Does this exist and I just missed it? Is there some major difficulty I've overlooked?
We recently restarted our middle school robotics club. The school had a lot of old Vex EDR equipment for which the coding software is windows only so that really limited what we could do related to coding. Glad to see Firefox getting up to speed on this.
And maybe we'll get web bluetooth too.
https://github.com/skybrian/serialviz
Plug in to USB, fire up the web app, and then press a button in NY to light up LEDs in SF – it was exciting stuff!
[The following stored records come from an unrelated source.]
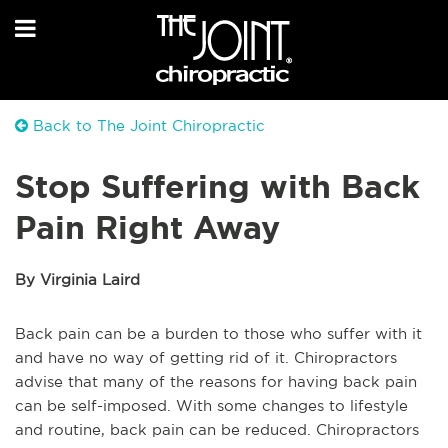
Back to The Joint Chiropractic
Stop Suffering with Back
Pain Right Away
By Virginia Laird
Back pain can be a burden to those who suffer with it
and have no way of getting rid of it. Chiropractors
advise that many of the reasons for having back pain
can be self-imposed. With some changes to lifestyle
and routine, back pain can be reduced. Chiropractors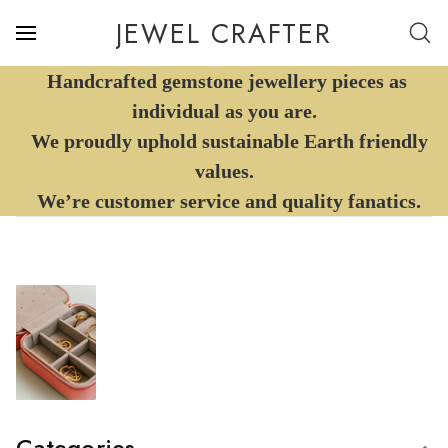
JEWEL CRAFTER
Handcrafted gemstone jewellery pieces as
individual as you are.
We proudly uphold sustainable Earth friendly
values.
We’re customer service and quality fanatics.
Categories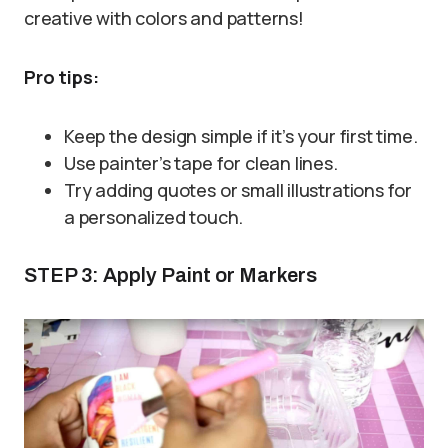
creative with colors and patterns!
Pro tips:
Keep the design simple if it’s your first time.
Use painter’s tape for clean lines.
Try adding quotes or small illustrations for
a personalized touch.
STEP 3: Apply Paint or Markers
I never tried actually programming the boards over WebSerial; that obviously opens up many more use cases. I’m thinking about the success that p5.js has had in the creative coding community, largely driven (I think) by a low barrier to entry since it just requires a web browser to get started.
Sure, the standard is cool, have used it to flash Meshtastic to some LoRa boards, before advancing to use VS Code + ESP-IDF to flash in my own LoRa code.
I've always agreed with the reservations about browsers being able to control peripherals. I'd rather download a python script i can inspect.
https://hacks.mozilla.org/2026/05/web-serial-support-in-fire...
Hopefully they will move to a better solution that offers some integrity guarantees instead, like https://rwc26.waict.dev/ that they have an early implementation of in nightly builds.
Unfortunately Firefox doesn't support the FileSystem API so to do this you need to resort to uploading the entire source code directory each time you change a source file.
I understand Firefox's privacy and security first thinking on this, but I think it is misguided. It's led to the webplatform being eclipsed by other, propriety options, or people forced to ship "Chrome-based only" features.